- [Exercise details]: In the Cosmos recap below, who voices William Herschel in the episode "A Sky Full of Ghosts"?

- [Selected extract]:
'Cosmos' Recap: Ghosts and Illusions of Universe Laid Bare
The night sky may be a dazzling sight, but it turns out that you can't always trust your own eyes when looking up at the cosmos.
In the fourth episode of "Cosmos: A Spacetime Odyssey," viewers encounter celestial illusions in a way that takes them beyond their own experience. The episode — dubbed "A Sky Full of Ghosts" — explains just what that means through animation and science history. "A Sky Full of Ghosts" focuses on the life and times of William Herschel (voiced by Sir Patrick Stewart of "Star Trek: The Next Generation") and his son John.
Herschel was the first scientist to discover that using a telescope is like looking through a time machine, said Neil deGrasse Tyson, the host of the new "Cosmos" series. Although the light from distant stars is just reaching Earth, the celestial object that first sent out the light might already be gone. It is a sky full of ghosts. [Photos and Images from "Cosmos: A Spacetime Odyssey"]
"Every star is a sun as big, as bright as our own," Stewart's Herschel said during the program. "Just imagine how far away from us you'd have to move the sun to make it appear as small and faint as a star. The light from the stars travels very fast, faster than anything, but not infinitely fast. It takes time for their light to reach us. For the nearest ones, it takes years, for others, centuries. Some stars are so far away, it takes eons for their light to get to Earth. By the time the light from some stars gets here, they are already dead. For those stars, we see only their ghosts. We see their light, but their bodies perished long, long ago."

Extracted data entries:
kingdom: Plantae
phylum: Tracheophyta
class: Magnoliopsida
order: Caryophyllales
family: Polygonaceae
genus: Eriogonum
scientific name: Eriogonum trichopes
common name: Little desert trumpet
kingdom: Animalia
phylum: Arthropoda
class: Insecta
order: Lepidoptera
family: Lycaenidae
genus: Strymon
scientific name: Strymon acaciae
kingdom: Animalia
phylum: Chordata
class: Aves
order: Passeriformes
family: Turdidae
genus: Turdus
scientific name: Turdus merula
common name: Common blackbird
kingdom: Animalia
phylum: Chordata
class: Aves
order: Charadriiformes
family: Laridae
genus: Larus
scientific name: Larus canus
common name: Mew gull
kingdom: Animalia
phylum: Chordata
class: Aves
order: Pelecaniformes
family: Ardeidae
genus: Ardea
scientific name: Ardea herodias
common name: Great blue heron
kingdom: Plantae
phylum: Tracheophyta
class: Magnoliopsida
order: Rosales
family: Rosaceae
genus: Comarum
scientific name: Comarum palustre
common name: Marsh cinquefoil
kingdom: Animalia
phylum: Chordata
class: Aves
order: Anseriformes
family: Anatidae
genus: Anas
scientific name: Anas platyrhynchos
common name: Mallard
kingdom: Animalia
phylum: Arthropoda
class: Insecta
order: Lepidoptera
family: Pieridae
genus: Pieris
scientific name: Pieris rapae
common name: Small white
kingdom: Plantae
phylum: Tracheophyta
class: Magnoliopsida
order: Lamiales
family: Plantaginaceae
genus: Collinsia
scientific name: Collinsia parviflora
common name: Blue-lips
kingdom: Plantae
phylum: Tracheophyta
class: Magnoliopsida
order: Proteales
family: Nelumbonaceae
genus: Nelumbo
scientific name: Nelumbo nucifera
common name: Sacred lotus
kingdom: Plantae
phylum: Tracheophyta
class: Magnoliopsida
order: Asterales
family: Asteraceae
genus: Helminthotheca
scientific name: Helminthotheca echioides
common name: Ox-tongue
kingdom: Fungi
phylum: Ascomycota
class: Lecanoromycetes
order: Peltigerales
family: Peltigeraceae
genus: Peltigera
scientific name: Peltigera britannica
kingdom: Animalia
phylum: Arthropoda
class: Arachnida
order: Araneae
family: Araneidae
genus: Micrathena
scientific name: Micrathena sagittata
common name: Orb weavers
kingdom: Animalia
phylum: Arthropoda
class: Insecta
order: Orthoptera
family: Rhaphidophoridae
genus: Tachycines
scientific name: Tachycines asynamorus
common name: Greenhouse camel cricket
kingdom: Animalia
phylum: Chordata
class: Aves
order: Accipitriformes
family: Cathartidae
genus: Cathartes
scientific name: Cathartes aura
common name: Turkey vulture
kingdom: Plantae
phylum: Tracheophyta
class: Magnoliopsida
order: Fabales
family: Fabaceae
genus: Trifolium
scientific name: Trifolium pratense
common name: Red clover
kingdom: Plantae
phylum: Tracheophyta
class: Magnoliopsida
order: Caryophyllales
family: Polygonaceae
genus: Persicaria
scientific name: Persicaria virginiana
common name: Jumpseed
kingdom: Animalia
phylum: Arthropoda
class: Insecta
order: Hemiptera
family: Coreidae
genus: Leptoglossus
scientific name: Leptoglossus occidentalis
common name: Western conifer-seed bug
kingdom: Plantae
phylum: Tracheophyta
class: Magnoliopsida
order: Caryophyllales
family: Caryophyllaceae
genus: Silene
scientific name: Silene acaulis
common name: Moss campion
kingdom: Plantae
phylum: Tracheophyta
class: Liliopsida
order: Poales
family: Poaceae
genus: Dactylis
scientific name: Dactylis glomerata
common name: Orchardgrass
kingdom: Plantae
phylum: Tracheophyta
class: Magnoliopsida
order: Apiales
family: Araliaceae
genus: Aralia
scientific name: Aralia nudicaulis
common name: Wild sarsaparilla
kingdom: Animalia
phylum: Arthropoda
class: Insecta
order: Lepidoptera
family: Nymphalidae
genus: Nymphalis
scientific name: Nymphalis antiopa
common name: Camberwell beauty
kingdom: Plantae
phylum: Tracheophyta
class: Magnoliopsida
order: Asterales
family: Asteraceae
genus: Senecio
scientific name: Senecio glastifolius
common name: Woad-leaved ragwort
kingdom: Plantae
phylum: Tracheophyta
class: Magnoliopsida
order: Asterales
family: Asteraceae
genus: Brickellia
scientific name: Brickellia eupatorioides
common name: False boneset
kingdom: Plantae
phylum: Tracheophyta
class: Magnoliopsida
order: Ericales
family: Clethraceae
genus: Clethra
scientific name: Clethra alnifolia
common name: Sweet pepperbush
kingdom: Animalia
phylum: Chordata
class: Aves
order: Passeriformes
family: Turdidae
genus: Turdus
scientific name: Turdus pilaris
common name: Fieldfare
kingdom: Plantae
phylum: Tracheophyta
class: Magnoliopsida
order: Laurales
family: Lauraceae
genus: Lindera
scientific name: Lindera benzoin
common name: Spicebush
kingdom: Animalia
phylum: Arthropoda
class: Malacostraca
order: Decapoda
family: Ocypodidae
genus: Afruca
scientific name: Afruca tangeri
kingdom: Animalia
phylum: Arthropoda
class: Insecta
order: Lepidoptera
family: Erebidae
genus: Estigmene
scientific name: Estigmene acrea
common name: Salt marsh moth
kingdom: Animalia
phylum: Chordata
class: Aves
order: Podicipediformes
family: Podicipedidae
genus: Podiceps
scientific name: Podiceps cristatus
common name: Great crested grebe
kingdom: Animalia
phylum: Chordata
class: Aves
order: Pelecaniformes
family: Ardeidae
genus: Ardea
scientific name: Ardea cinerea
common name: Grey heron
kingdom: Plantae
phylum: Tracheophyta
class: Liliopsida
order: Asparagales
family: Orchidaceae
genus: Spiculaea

- [Response to this task]: Sir Patrick Stewart voices William Herschel.